The slaves house of Agbodrafo built around the 1830s by the Portuguese slavers stretches over an area of 21.60m long and 9.95m wide. It contains 6 bedrooms, a living room and a corridor to three sides (east, west, south) and 1.5m high.

The site was used at the time to accommodate slaves before boarding. It could hold up to 100 slaves in the basement under the foundation. Everything went into total secrecy because it was the time when voices rose for the abolition of slavery.

Some slavers were not ready to put an end to this traffic on the west coast, so they built this house in the middle of a large forest 1.5km from the coast. At the time, British ships crisscrossed the coast to fight and stop the slave ships that continued in the trade.

The house of slaves being lost in the forest, escaped the control of the British overseers. The procedure was so simple! The slave traders went to the far north of Togo to buy slaves in Tchamba, Sokode, Atakpame, Notse, Tado and in the Mono Valley etc.

The slaves bought were grouped together in a market called Blokotissime behind Lake Togo in the village of Dekpo where trade was carried out.

The slaves were then brought back to Woold Home and passed on all fours through the openings at the bottom of the foundation to access the cellar which was about 1.5m high, corresponding to the hold of the boat.

In this position, the slave traders already taught the slaves how, they were going to stay in the boat during the long journey.

The slavers lived so well. Back from the purchases, they settled in their room upstairs, the bed well erected. The slaves themselves slept on the floor without a mat or blanket, still chained. In the night, the slavers made the choice of some female slaves in the cellar to sexually abuse them.

Thus, after several days in the cellar waiting for the arrival of the boat, the slave traders brought out the slaves for the last bath around a well today called GATO-VOUDO or "Chained Well" in the village called Nimagna near from the city of Lome.

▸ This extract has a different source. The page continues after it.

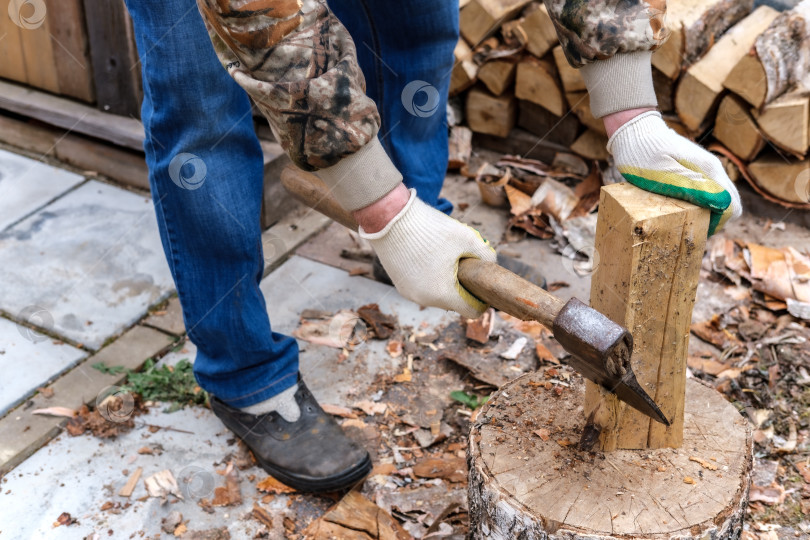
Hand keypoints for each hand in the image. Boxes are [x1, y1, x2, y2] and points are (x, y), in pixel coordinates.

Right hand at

There, they forced the slaves to walk seven times around the well, so as to forget the way to the house even if they wanted to run away. After this stage, they were then recovered in the rowboats and brought back in the boat for the final destination.

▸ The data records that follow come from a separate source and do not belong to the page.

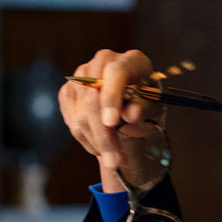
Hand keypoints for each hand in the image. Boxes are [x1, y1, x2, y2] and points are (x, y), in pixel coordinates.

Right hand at [58, 49, 156, 180]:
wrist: (131, 108)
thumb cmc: (145, 105)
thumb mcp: (153, 108)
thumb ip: (143, 109)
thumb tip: (131, 114)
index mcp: (131, 60)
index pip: (115, 73)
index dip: (111, 97)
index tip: (111, 122)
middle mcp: (103, 61)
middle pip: (93, 97)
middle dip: (103, 133)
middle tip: (114, 160)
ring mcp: (81, 76)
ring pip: (81, 114)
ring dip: (96, 141)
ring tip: (112, 155)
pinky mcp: (68, 91)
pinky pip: (72, 120)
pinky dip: (87, 138)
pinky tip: (101, 145)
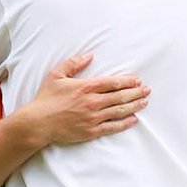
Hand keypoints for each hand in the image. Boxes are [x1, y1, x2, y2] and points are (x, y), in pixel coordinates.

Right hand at [16, 53, 148, 145]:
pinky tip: (134, 119)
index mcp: (86, 87)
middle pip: (120, 96)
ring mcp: (93, 117)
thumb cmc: (46, 98)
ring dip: (134, 105)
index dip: (127, 81)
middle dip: (136, 92)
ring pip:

On January 1, 1952, the British Crown had demanded the signing of the Abolition Treaty and after the signing of the Treaty in Lagos, Nigeria, it had sent abolition rod to all the kings on the coast.

According to the testimonies, Togo received three rods for the kingdom of Glidji, the locality of Goumoukope and the city of Porto-Seguro (Agbodrafo). Porto-Seguro, meaning safe harbor, was the name these human merchants from Portugal had given to the locality as soon as they arrived because they felt at peace.

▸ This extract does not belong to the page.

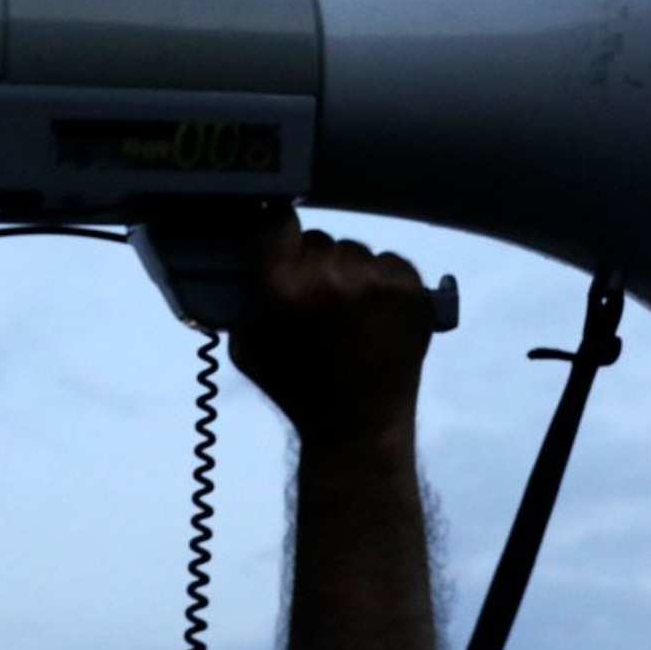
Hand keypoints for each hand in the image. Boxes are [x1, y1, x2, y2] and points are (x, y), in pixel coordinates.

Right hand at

The rehabilitation, an imperative!

This house, formerly located more than 1.5 km far from the coast, is today face to face with the ocean. Right now, it is estimated less than 300m from the coast due to galloping coastal erosion.

"We are simply caling to the government and all good will to come quickly to bring a restorative hand to save this house from daily ruin and coastal erosion. The disappearance of this house would be a detriment not only for Togo but also for all Africa", say residents.

Some of the resource people interviewed said that all the initiatives taken so far for the rehabilitation of the site have never resulted because of lack of resources.

The government has no doubt realized the condition of the building whose rehabilitation is urgent. The Togolese Minister of Culture and Tourism Kossivi Egbetonyo has also mentioned this week with Antonio Carlos Menezes de salles, the ambassador of Brazil in Togo.

Brazil wishes in particular to support the rehabilitation of this Afro-Brazilian architecture building. Normal, because, built (1830-1835) by Portuguese slavers.

In a note from Brazil's Ministry of Foreign Affairs entitled "Agouda Architecture in Benin and Togo", Brazil intends to rehabilitate old villas, walls and porticoes in both countries.

"These are certainly the most visible elements of the important historical and social phenomenon that made the return to the West Coast of Africa of a few thousand Africans and their descendants after a long stay in Brazil. A patrimony that unites Brazil and Africa in a permanent and moving way", written in the document.

"Once restored, the villas will make cities more beautiful and more attractive to visitors, boosting urban life and the economy, and a virtuous circle will be created in which the collective interest in conservation will ensure the preservation of the historical memory, by offering a better quality of life to the citizens of today and to future generations", added the Ministry of External Relations of Brazil.

Like other tourist sites abandoned, the government has to do much to mobilize the necessary resources for their rehabilitation. This is for duty to remembrance, but also for the economy because tourism remains a sector that attracts major currencies to finance the development of states.